(695h) Nanostructured Photo Cross-Linked Biopolymers in Wound-Healing and Drug Delivery Applications | AIChE

(695h) Nanostructured Photo Cross-Linked Biopolymers in Wound-Healing and Drug Delivery Applications

Authors 

Sorenson, K. L. - Presenter, University of Iowa


Chitosan materials have attracted significant attention in the past decade due to their inherent antimicrobial and haemostatic properties, biocompatibility, and renewable nature. Wound dressings containing these cationic polysaccharide fibers have been shown to promote wound healing and prevent infection while also slowing blood loss1, 2.  In addition to the already-promising potential of chitosan, further improvement can be accessed by more closely mimicking the structure of the extra cellular matrix. Increased cell survival and attachment have been demonstrated on nanostructured synthetic polymers relative to their isotropic counterparts3. The overall goal of this work is to determine if sub-micron order, as caused by surfactant templating of the solution prior to cross-linking, can improve the transport properties and wound-healing capabilities of cross-linked chitosan materials. Low-molecular weight chitosan was functionalized with photopolymerizable groups via Michael-addition of 3-(acryloyloxy)-2-hydroxypropyl methacrylate (AOHPMA)4. Various surfactants were added to induce nanostructure in the solution and subsequent hydrogel polymers. Nanostructure was characterized using small-angle x-ray scattering and polarized light microscopy. The transport properties of the hydrogels, including water uptake and drug release rates, were measured gravimetrically and spectroscopically, respectively. Although only small indications of nanostructure presence were observed, very significant differences in transport properties resulted from the use of varying types and concentrations of surfactant. The results thus indicate that the sub-micron order of these chitosan materials can be manipulated and tailored to specific applications using surfactant templating. The cytotoxicity of the templated hydrogels and non-cross-linked solutions was evaluated using a colorimetric cell viability assay with human fibroblast cells. The cytotoxicity results further enforced the potential of the material as biocompatible. Future studies will investigate the mechanical properties of chitosan hydrogels as well as their effect on the wound-healing process in vivo. Better control of polymer nanostructure and further understanding of its role in cell-material interactions are crucial to the advancement of chitosan biomaterials for use in many applications, including wound-healing, drug delivery, and tissue scaffolding applications.

References:

(1) Muzzarelli, R. A. A. Chitins and chitosans for the repair of wounded skin, nerve, cartilage and bone. Carbohydr. Polym. 2009, 76, 167-182.

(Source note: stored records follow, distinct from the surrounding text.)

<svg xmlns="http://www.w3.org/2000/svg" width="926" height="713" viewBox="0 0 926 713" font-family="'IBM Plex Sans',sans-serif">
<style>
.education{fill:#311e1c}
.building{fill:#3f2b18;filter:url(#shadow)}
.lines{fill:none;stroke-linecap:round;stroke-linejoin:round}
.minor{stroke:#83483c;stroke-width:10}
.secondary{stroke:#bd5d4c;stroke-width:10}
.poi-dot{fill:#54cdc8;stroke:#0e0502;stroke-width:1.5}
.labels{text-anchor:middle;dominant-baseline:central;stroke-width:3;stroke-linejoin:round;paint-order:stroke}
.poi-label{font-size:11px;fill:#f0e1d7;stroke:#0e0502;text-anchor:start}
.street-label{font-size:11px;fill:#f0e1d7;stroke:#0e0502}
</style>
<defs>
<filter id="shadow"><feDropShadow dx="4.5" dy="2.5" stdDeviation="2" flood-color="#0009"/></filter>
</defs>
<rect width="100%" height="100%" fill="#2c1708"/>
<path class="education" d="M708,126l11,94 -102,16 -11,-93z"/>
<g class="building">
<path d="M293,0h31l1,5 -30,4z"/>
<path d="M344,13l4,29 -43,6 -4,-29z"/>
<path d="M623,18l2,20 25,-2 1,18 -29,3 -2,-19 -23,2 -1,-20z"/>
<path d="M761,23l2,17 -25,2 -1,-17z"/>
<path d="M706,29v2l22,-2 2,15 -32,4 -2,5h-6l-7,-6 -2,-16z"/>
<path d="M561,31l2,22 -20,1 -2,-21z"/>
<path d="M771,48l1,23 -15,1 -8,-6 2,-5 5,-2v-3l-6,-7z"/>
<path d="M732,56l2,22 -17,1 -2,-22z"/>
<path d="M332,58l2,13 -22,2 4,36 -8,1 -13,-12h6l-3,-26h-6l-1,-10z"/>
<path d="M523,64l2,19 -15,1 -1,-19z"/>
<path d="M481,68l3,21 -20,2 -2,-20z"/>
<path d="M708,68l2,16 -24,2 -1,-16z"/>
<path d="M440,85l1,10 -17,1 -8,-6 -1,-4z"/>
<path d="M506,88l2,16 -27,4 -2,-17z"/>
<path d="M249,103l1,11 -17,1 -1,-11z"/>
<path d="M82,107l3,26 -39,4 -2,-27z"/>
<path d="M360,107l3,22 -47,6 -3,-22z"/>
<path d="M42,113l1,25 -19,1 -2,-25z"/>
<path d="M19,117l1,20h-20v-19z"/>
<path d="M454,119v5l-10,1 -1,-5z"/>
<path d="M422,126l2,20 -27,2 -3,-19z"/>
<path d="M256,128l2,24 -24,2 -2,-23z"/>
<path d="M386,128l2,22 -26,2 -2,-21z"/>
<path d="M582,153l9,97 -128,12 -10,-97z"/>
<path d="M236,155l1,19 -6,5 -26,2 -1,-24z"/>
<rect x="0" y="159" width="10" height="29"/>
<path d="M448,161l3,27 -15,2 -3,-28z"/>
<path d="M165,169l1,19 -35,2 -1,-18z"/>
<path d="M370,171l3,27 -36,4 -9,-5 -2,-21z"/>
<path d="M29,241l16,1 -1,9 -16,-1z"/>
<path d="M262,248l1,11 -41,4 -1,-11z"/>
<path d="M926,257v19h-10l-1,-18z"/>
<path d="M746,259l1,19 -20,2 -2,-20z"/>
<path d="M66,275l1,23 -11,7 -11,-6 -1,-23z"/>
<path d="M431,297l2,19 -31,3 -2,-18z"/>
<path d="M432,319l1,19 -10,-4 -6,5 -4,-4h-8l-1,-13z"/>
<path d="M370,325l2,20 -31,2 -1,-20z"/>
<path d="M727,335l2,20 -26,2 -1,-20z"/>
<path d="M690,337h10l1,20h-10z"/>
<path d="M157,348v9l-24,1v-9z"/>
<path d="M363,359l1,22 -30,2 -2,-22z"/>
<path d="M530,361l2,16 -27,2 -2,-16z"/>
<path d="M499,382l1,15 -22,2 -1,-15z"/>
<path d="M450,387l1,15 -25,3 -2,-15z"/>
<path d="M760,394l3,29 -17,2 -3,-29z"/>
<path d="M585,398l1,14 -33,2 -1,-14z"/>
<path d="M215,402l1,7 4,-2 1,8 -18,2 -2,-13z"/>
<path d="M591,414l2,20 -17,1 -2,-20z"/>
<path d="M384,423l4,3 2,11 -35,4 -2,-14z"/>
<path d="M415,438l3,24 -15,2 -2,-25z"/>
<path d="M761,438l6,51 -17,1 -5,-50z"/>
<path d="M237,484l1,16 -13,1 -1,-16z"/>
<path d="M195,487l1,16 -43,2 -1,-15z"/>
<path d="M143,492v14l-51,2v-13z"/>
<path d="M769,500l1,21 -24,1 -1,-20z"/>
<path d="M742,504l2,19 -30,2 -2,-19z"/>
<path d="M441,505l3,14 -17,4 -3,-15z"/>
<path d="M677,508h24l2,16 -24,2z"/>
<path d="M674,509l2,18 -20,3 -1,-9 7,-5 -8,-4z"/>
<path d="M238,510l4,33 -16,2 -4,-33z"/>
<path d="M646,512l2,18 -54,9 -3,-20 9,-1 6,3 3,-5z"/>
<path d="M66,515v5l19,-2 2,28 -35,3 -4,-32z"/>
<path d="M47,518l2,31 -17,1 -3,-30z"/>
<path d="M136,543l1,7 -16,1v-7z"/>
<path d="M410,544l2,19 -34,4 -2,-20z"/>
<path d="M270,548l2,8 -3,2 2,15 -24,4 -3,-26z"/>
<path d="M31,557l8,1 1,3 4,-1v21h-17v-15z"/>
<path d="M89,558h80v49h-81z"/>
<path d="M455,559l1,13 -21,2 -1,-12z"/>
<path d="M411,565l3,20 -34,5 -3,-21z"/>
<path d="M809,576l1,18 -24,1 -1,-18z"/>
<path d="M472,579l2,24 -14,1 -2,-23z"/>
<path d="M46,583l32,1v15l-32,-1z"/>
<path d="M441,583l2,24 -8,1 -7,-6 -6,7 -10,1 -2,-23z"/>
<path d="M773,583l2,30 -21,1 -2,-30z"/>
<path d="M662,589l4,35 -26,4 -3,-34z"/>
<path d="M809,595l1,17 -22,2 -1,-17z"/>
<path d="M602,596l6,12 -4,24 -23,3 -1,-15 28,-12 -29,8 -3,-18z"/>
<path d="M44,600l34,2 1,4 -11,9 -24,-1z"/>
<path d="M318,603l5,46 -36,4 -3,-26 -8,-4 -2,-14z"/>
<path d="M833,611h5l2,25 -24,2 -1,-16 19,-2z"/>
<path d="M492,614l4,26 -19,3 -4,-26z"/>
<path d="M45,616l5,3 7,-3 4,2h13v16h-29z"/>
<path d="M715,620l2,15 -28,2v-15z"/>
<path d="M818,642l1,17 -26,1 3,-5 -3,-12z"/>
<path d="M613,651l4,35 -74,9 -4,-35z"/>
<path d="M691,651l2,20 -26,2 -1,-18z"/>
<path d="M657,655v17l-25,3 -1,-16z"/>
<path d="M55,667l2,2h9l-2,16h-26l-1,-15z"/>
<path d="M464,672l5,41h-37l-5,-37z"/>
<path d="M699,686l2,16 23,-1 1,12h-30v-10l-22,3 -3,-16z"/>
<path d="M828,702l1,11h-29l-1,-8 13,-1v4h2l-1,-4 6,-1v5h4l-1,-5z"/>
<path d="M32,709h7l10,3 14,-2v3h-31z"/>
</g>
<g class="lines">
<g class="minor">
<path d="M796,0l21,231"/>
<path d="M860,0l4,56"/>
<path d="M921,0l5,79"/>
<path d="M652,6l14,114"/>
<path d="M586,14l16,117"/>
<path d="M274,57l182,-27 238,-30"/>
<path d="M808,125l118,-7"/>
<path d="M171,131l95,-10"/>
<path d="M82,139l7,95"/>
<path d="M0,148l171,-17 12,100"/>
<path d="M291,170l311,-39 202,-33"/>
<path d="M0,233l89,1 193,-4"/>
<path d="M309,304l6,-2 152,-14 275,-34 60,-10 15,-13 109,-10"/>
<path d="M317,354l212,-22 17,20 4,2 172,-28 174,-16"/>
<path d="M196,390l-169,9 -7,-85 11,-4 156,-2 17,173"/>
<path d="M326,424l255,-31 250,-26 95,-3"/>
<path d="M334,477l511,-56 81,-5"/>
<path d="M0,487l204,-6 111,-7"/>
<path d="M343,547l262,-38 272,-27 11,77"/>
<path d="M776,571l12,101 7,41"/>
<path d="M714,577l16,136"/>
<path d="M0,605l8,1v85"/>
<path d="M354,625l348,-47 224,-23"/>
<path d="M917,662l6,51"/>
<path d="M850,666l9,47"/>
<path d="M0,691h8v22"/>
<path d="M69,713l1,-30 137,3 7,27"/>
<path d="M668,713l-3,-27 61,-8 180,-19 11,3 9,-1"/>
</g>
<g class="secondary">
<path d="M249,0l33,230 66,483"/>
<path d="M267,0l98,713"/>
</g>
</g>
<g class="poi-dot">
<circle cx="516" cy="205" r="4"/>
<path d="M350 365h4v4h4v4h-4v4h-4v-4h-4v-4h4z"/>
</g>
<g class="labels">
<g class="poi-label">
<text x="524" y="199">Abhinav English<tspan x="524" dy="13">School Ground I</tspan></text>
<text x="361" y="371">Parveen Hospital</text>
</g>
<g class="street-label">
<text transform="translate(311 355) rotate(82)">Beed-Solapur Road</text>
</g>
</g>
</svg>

(2) Jayakumar, R.; Prabaharan, M.; Sudheesh Kumar, P. T.; Nair, S. V.; Tamura, H. Biomaterials based on chitin and chitosan in wound dressing applications. Biotechnol. Adv. 2011, 29, 322-337.

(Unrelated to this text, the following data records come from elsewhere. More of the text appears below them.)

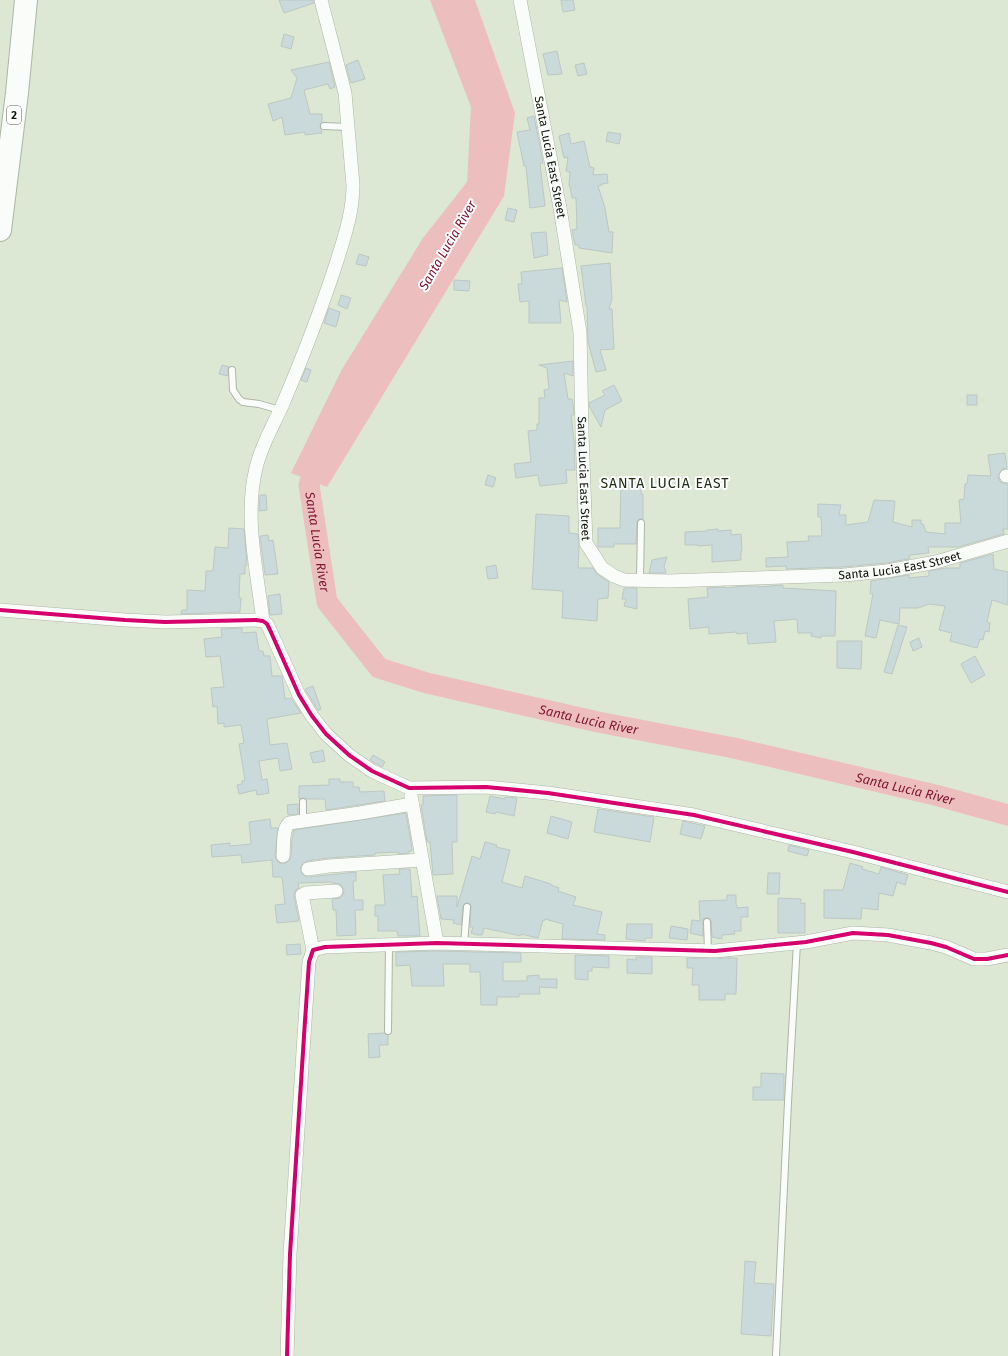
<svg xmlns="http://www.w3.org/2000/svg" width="1008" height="1356" viewBox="0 0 1008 1356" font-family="'Fira Sans',sans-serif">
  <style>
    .water { fill: #edbebe }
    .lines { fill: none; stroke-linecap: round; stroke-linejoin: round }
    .river { stroke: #edbebe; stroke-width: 21 }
    .building { fill: #cad9d9; stroke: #bdc7c4 }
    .lane-casing { stroke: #acb5a6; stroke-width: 8 }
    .street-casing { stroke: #acb5a6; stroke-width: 14 }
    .highway-casing { stroke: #acb5a6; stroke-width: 24 }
    .lane { stroke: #fafcf9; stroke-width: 6 }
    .street { stroke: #fafcf9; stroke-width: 13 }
    .highway { stroke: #fafcf9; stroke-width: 22 }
    .cycleway-casing { stroke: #fff; stroke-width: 6 }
    .cycleway { stroke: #d6006c; stroke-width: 4 }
    .labels { text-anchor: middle; stroke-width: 4; stroke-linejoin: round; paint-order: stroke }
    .shield { fill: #fff; stroke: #565a51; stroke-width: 1 }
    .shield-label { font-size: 11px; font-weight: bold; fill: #0d1307 }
    .street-label { font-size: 12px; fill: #0d1307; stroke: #fff }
    .water-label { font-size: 13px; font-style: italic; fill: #7d1431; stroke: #fff }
    .quarter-label { font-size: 14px; letter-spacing: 1px; fill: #213013; stroke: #fff }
  </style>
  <rect width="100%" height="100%" fill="#dce8d4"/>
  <polygon class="water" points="430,0 475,0 515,113 504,196 327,487 291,473 341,371 423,238 467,182 471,107"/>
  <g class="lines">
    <path class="river" id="s1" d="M319,454L309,485L327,602L379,668L427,683L598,722L734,748L935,795L1008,815"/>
  </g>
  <g class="building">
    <polygon points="279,0 313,0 314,3 284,13"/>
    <polygon points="561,0 573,0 575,10 563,12"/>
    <polygon points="284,34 294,37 291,49 281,46"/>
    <polygon points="557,51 562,74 548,75 543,54"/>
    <polygon points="358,60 365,79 351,83 346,65"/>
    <polygon points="329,62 335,87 330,89 328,84 304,90 310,114 322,114 322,122 320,126 322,133 305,135 305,132 285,135 282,117 273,121 268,104 291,98 297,78 291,70"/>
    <polygon points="584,63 587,74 578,76 575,65"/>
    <polygon points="534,116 543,163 540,164 545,206 530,208 526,166 524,166 517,132 530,130 527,118"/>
    <polygon points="608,132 621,134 619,144 606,141"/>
    <polygon points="569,133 571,144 584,141 590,167 594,168 593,175 607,174 608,183 602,184 602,185 598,186 605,208 609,232 613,232 612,253 579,248 579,245 575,245 572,230 577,229 576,198 572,198 570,186 569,186 570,172 566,171 568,157 564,158 559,136"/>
    <polygon points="508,208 517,210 514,222 505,220"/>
    <polygon points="546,232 548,255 534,258 531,233"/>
    <polygon points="359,254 369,257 366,266 356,264"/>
    <polygon points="610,263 612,299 609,309 612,309 614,349 600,350 606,370 596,372 588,342 587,306 586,306 581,266"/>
    <polygon points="562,268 567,302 559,300 561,323 529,323 529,301 520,302 518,284 522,284 521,272"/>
    <polygon points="454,280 470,281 469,291 454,290"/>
    <polygon points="341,295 351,298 347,309 338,305"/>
    <polygon points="329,308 340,312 336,327 324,323"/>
    <polygon points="573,361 573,376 564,373 568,399 572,399 573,404 574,415 571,415 574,440 575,470 566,470 567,483 540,486 538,475 516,478 514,464 531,462 528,431 537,430 537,424 539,424 539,398 545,398 544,390 549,389 547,368 539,365"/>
    <polygon points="222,365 229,367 228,370 228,376 219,374"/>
    <polygon points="306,368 311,370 307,382 301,380"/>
    <polygon points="614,385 622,401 605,410 601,427 589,406 589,403 605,395 602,391"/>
    <rect x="967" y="395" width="10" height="10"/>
    <polygon points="1005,453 1007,468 1002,469 998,476 999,480 1002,483 1008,484 1008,529 1003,529 1004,534 958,547 928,547 929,553 910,555 909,559 886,563 843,567 786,569 786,566 766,567 766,558 788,557 787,542 809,541 808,536 822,536 821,517 818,517 818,504 841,505 839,515 846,515 846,525 868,522 874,500 895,501 893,522 912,527 912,520 921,520 921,524 923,524 926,532 945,534 945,523 961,523 959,500 964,499 965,484 967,484 968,475 991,476 988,455"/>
    <polygon points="488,475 496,478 493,487 485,485"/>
    <polygon points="621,478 642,480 641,494 643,494 643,519 639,519 637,522 636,544 614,544 614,547 598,547 598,528 620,528"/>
    <polygon points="260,495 266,495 267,510 259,511"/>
    <polygon points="536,514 569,516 569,533 578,534 579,547 578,568 593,568 597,574 609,582 608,598 598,599 597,621 562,618 563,591 532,589"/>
    <polygon points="229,528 244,529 247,565 245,565 245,574 240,574 239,598 241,598 240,612 181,614 182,610 187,610 187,590 205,591 206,571 213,571 215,547 228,548"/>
    <polygon points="718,529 718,531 731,530 731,535 741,534 742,551 741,551 741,560 712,562 712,545 698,546 698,545 685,545 685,532 707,531 707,530"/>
    <polygon points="268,535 269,541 273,540 278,574 265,575 260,536"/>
    <polygon points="993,554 994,569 1008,572 1008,605 992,600 987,622 990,623 989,632 985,631 983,640 980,639 977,648 950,641 952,633 939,630 945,606 929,604 918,608 900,608 899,624 880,620 876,638 865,636 873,594 870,594 871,581 909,575 909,578 929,576 929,571 945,568 960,568 960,563"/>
    <polygon points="667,557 664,566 666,573 649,573 652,560"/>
    <polygon points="496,565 498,578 488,579 486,567"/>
    <polygon points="783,585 783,588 836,591 835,636 821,636 821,638 811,636 812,633 798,633 797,619 774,621 776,642 748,644 747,633 737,634 737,632 709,634 709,627 690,629 688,599 708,597 707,588 726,587 726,588 744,586 759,586 759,587"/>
    <polygon points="624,588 637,588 637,609 624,606 626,599 622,599"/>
    <polygon points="280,594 282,614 270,615 268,596"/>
    <polygon points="898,625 907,627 892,674 884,672"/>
    <polygon points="242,628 242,633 256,632 259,651 263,651 264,656 270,656 272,676 282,676 285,699 291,698 301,713 267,719 270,745 287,743 292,769 280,771 278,758 259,761 262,780 267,779 269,793 257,795 256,790 239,794 237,785 242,784 242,781 245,780 239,744 244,743 241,725 224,727 224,723 218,724 217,706 213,707 211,688 224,687 220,656 206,657 204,639 222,637 221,629"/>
    <polygon points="919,638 922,647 913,651 910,642"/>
    <polygon points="837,641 862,641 861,669 837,668"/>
    <polygon points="975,656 985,675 971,683 961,664"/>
    <polygon points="313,686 321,709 318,710 305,689"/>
    <polygon points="323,750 325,761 313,763 310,753"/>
    <polygon points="373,755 385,762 382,767 370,760"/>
    <polygon points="329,779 340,779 340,782 353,782 353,787 359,787 360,792 384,791 385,801 326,810 325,799 306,799 303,798 299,799 299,786 329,785"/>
    <polygon points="457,795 457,842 452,842 453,874 433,875 430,842 427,842 421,805 423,805 423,796"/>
    <polygon points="490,796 505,799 505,797 517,798 514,816 496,812 495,814 486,812"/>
    <polygon points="298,804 298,814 288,815 287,805"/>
    <polygon points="598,809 654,817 650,842 594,832"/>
    <polygon points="406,813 412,848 412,851 409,851 409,853 398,854 398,852 375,853 375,855 328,858 307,861 301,866 300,870 302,874 305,876 309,877 356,872 356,881 353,881 354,900 363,900 363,910 355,910 356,935 337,936 336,910 333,910 332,899 340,898 343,895 344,890 340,884 332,883 332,882 298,883 299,888 295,891 294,896 299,921 277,923 275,905 285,904 282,877 273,877 272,860 242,863 241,855 212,857 211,845 230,843 230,846 251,844 249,822 270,819 271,828 278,828 275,856 278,862 283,864 289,861 291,857 292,839 294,830"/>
    <polygon points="551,816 572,822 568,839 547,833"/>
    <polygon points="683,821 705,826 701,839 680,834"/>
    <polygon points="485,842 497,845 496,847 510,850 502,882 522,888 525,876 551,884 551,885 559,888 558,891 576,897 573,905 602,912 597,934 605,935 605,940 562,939 563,924 545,919 544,921 543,920 538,938 521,934 521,936 484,928 482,935 478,935 471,933 473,927 470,927 471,907 470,904 468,903 465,903 463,906 461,925 453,923 454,920 441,919 437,896 457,896 457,907 472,856 480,859"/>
    <polygon points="789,845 809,850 807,856 788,851"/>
    <polygon points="850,863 863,867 862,869 879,874 881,867 908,875 905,885 897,882 893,896 879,893 878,910 862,908 861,919 824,918 824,890 843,890"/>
    <polygon points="399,869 410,869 412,897 417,896 420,936 398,936 397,931 378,931 378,916 375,916 375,905 385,905 383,875 400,874"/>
    <polygon points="768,873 780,873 779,894 767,894"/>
    <polygon points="727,895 736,895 736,905 737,905 737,908 748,907 748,917 741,917 741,931 734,931 735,934 722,935 722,939 712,937 711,921 709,918 704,918 703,922 703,936 690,933 692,920 700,921 699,901 727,900"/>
    <polygon points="778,898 801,899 801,904 805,903 805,933 778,933"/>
    <polygon points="627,924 652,924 652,938 645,938 645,941 626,939"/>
    <polygon points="671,926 688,929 687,940 669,938"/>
    <polygon points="300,944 301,954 287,955 286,945"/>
    <polygon points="437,951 521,953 521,962 503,962 503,981 527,981 527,976 539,975 539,979 557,979 557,988 539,987 540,994 519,994 519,997 497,997 497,1005 481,1005 480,972 470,972 470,964 443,964 444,986 412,986 410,965 396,966 396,952"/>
    <polygon points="575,955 609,956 609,968 592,967 592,971 588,971 588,980 575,979"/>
    <polygon points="636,957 652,957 652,974 627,973 627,959 636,960"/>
    <polygon points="687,958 737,958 736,994 725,994 725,1000 699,1000 699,985 692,985 693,968 687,968"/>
    <polygon points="384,1033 388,1035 388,1045 379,1045 380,1057 369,1058 368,1034"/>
    <polygon points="761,1073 784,1074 784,1100 753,1100 753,1087 761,1087"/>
    <polygon points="745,1261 756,1262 754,1283 774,1284 771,1336 741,1334"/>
  </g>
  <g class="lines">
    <g class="lane-casing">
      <g id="lane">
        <polyline points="324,126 348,127"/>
        <polyline points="232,370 233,390 239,399 243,402 259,404 280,410"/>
        <polyline points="640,580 641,523"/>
        <polyline points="303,802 303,821"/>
        <polyline points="707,922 708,951"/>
        <polyline points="464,944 467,907"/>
        <polyline points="388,1031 389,945"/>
        <polyline points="776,1356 788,1102 797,943"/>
      </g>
    </g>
    <g class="street-casing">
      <g id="street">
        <path id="s2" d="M520,0L560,208L580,332L582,432L586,543L602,568L614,576L624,580L669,581L844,575L887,571L936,562L1008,541"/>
        <polyline points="1006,476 1008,476"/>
        <polyline points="0,610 125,620 165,622 256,620 263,621 267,624 270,630 299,695 312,716 326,734 349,755 372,771 409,788 486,787 548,793 694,815 853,852 1008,892"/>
        <path d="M263,621C257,571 244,517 256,468C261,446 273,426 282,406C302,359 320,313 336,264C344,238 353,213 353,185L345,93L321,0"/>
        <polyline points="411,796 437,943"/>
        <path d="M283,856C284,846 282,830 289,823L360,813L412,804"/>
        <polyline points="308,869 329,866 422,860"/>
        <polyline points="313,950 302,895 306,893 336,891"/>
        <polyline points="287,1356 290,1254 304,1036 309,962 313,950 325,947 437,943 715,951 806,942 853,933 888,935 931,943 946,947 974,959 987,959 1008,955"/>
      </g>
    </g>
    <g class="highway-casing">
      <polyline id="highway" points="0,230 17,93 26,0"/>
    </g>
    <use href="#lane" class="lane"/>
    <use href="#street" class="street"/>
    <use href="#highway" class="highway"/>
    <g class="cycleway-casing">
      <g id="cycleway">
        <polyline points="0,610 125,620 165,622 256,620 263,621 267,624 270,630 299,695 312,716 326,734 349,755 372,771 409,788 486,787 548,793 694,815 853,852 1008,892"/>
        <polyline points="287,1356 290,1254 304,1036 309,962 313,950 325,947 437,943 715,951 806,942 853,933 888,935 931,943 946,947 974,959 987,959 1008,955"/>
      </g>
    </g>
    <use href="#cycleway" class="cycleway"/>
  </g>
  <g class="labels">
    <rect class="shield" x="7" y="106" width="14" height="18" rx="3"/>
    <g class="shield-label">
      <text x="14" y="119">2</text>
    </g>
    <g class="street-label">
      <text dy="4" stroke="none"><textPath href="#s2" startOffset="160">Santa Lucia East Street</textPath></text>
      <text dy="4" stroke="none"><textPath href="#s2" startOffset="484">Santa Lucia East Street</textPath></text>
      <text dy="4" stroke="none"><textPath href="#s2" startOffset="880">Santa Lucia East Street</textPath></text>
    </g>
    <g class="water-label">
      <text transform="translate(447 245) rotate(-60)" y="5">Santa Lucia River</text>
      <text dy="5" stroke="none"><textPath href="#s1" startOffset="90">Santa Lucia River</textPath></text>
      <text dy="5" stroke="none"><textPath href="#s1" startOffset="451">Santa Lucia River</textPath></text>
      <text dy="5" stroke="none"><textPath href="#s1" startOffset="775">Santa Lucia River</textPath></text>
    </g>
    <g class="quarter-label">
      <text x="665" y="488">SANTA LUCIA EAST</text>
    </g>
  </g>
</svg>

(3) Clapper, J. D.; Pearce, M. E.; Guymon, C. A.; Salem, A. K. Biotinylated biodegradable nanotemplated hydrogel networks for cell interactive applications. Biomacromolecules 2008, 9, 1188-1194.

(4) Jiang, M.; Wang, K.; Kennedy, J. F.; Nie, J.; Yu, Q.; Ma, G. Preparation and characterization of water-soluble chitosan derivative by Michael addition reaction. Int. J. Biol. Macromol. 2010, 47, 696-699.